Vordergründig betrachtet erscheint der Anbau der Kultur zunächst wenig attraktiv. Als Nischenkultur kann sie jedoch trotzdem für Betriebe interessant sein: Sie eignet sich bestens als Getreide für Förderprogramme, beispielsweise für Ackerwildkräuter. Durch die Anspruchslosigkeit und Widerstandsfähigkeit gegenüber Krankheiten ist der Einsatz von Betriebsmitteln minimal (lowInput). Die Sorte zeigte sich auch im Angesicht der klimatisch zunehmend schwierigeren Rahmenbedingungen in Wachstum und Ertrag vergleichsweise stabil. Trotz des mäßigen Proteingehaltes von 12 Prozent i. Tr. ist der Westerwälder Fuchsweizen sehr gut backfähig.

Im Durchschnitt der letzten Jahre lag der Feuchtklebergehalt bei 26 Prozent, der Sedimentationswert bei 25 und die Fallzahl bei 338. Mit diesen Eigenschaften wird die alte Getreidesorte für handwerkliche Verarbeiter interessant. Das Getreide kann als Verarbeitungsware zum Backen, Flocken oder Brauen verwendet werden.

Fuchsweizenbrot der Bäckerei „biokaiser“

Foto: K. Cypzirsch/DLR

Daher wurde im zweiten Teil der Veranstaltung die Biobäckerei „biokaiser“ in Mainz-Kastel besucht. Dort wird der Westerwälder Fuchsweizen in diesem Jahr in den bäckereieigenen Filialen erstmalig als Saisonbrot angeboten – und das mit Erfolg. Begriffe wie Regionalität, Ursprünglichkeit und handwerkliche Verarbeitung sind positiv besetzt und wecken Neugierde beim Kunden. Bei der Bäckereiführung wurde deutlich: Es bedarf auch des handwerklichen Geschickes seitens der Bäcker, sich auf „neue“ Getreide und deren ganz besondere Verarbeitungseigenschaften einzulassen.
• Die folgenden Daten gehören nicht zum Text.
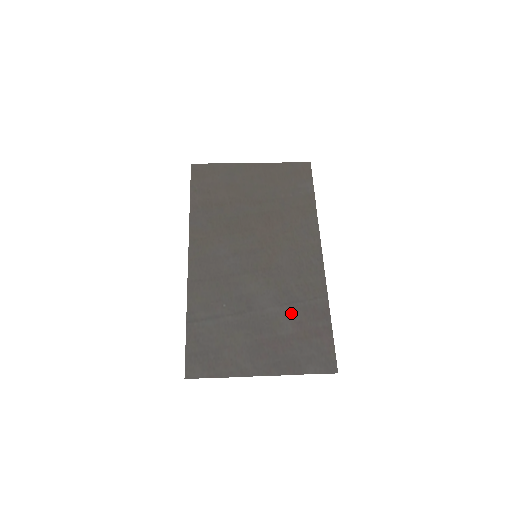
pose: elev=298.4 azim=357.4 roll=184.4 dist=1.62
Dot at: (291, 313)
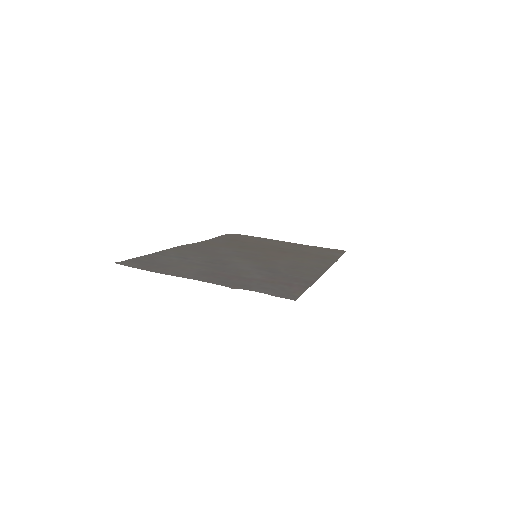
Dot at: (267, 274)
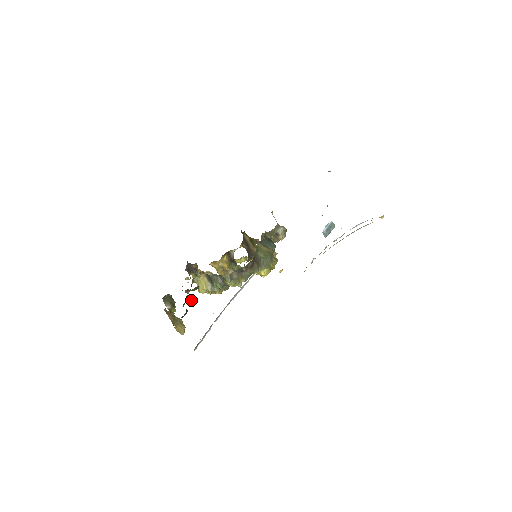
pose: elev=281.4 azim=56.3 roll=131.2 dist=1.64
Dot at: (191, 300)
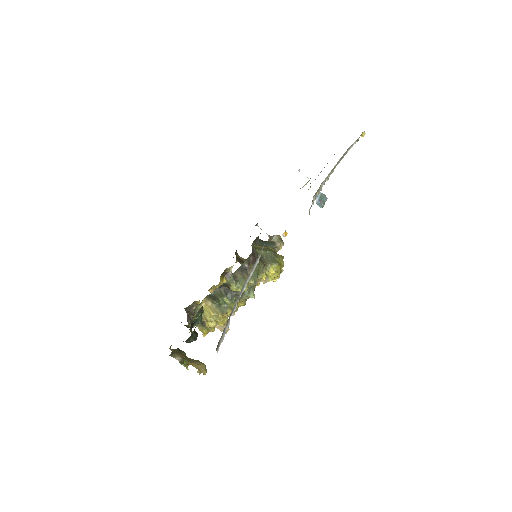
Dot at: (198, 321)
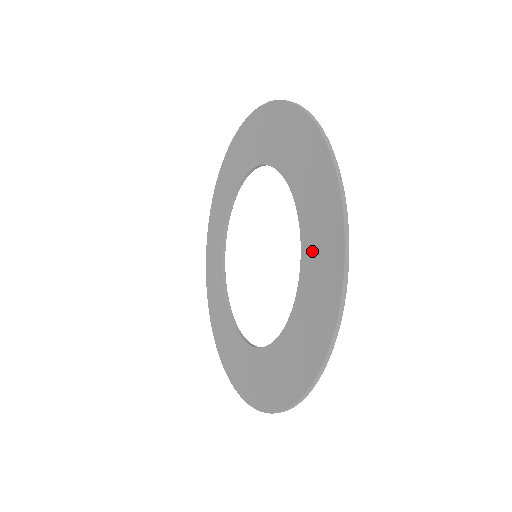
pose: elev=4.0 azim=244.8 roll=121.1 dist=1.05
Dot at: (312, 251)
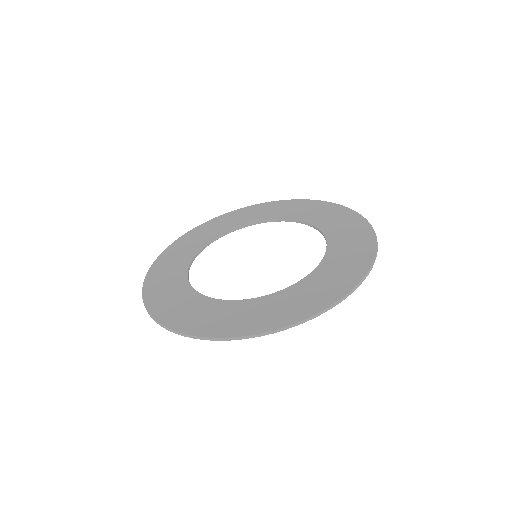
Dot at: (327, 222)
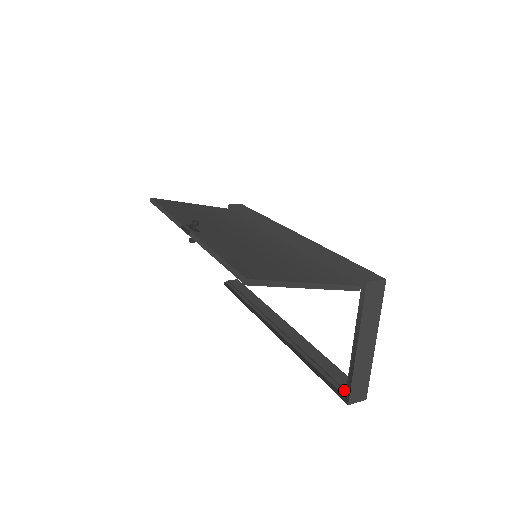
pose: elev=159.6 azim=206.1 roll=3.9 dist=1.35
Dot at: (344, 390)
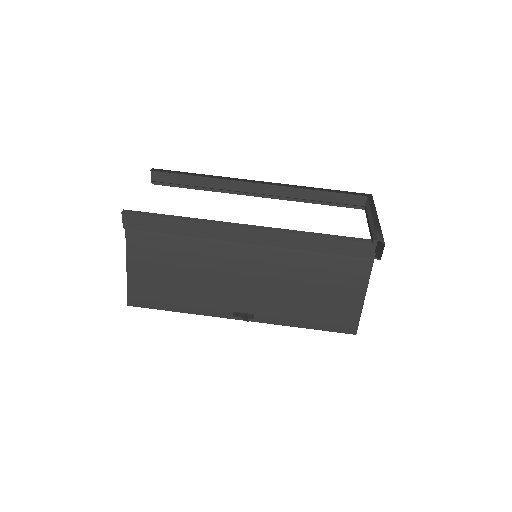
Dot at: (360, 206)
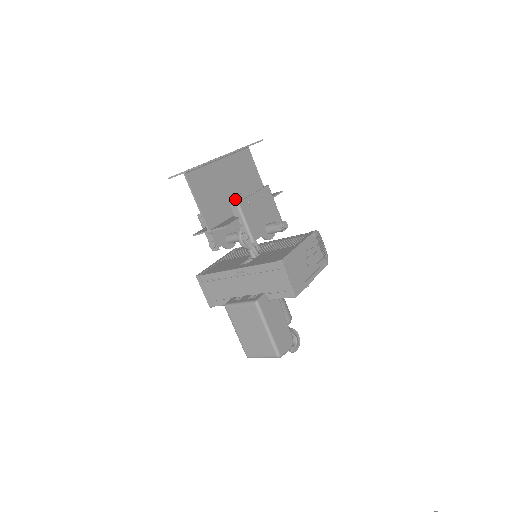
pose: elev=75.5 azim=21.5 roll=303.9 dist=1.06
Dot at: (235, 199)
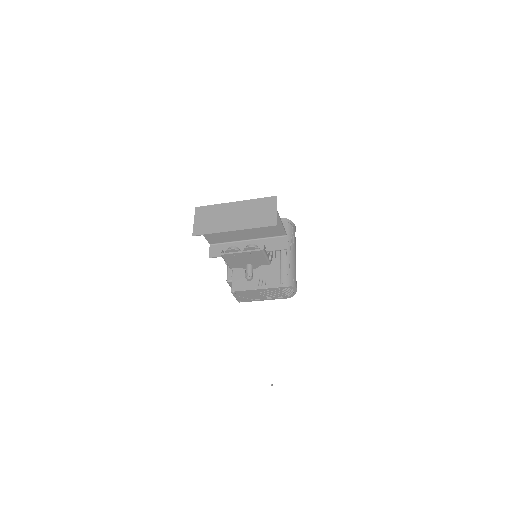
Dot at: (244, 235)
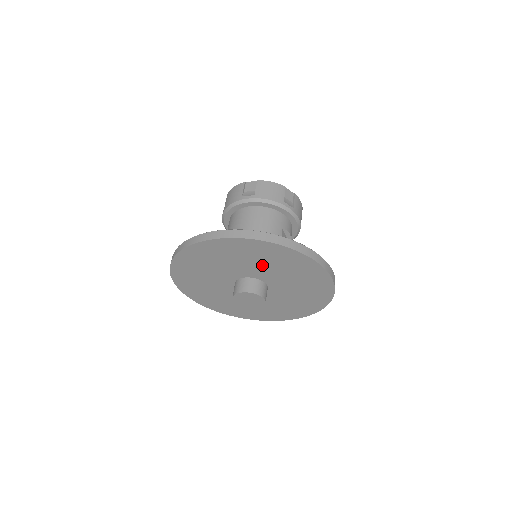
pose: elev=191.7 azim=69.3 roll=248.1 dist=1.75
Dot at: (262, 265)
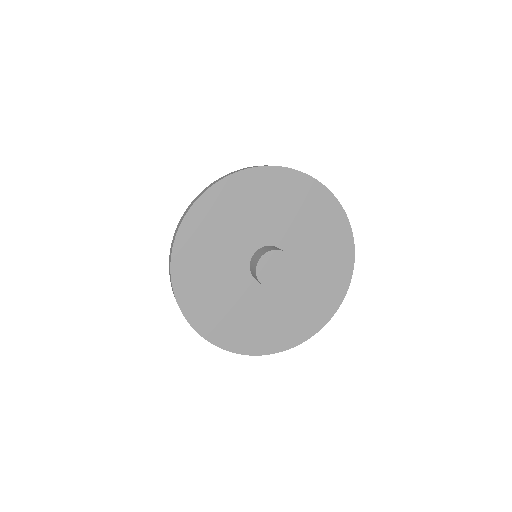
Dot at: (301, 226)
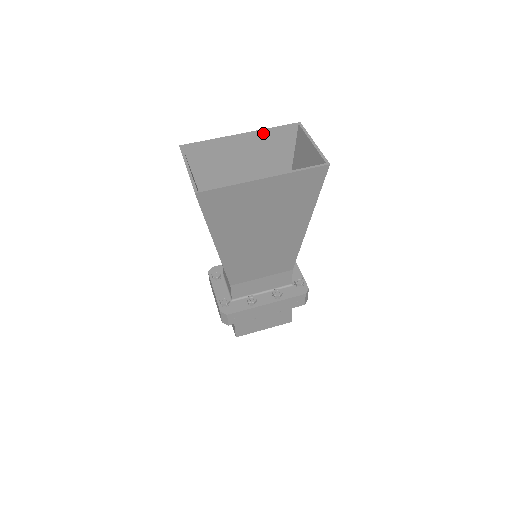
Da sich im Teilnehmerkreis sowohl Erzeuger als auch Verarbeiter befanden, kam es zu einem regen Austausch. Das gegenseitige Interesse war enorm. So wurde zum Beispiel deutlich, dass es für Bäckereien aktuell schwierig ist, Ware mit weniger als 25 Prozent Feuchtklebergehalt zu einem ansprechenden Produkt zu verarbeiten. Durch das geschickte Mischen qualitativ verschiedener Partien kann jedoch eine einheitliche Mehlqualität erzielt werden. Umso wichtiger ist es, dass Erzeuger- und Verarbeitungsbetriebe gut vernetzt sind und im ständigen Austausch bleiben. Es zeichnet sich ab, dass zunehmend Bäckereibetriebe in die Verarbeitung des Westerwälder Fuchsweizens einsteigen möchten.

Um den Anbau weiter zu fördern und einen regelmäßigen Austausch von Wissen zu unterstützen, werden über die Öko-Leitbetriebe Rheinland-Pfalz und über die Strategie zur Förderung alter Nutzpflanzen regelmäßig Veranstaltungen angeboten sowie Daten zum Anbau und zur Qualität erhoben. Alle Infos rund um diese alte Getreidesorte sind auf der Seite des KÖL unter oekolandbau.rlp.de > Erzeugung > Kulturen abrufbar.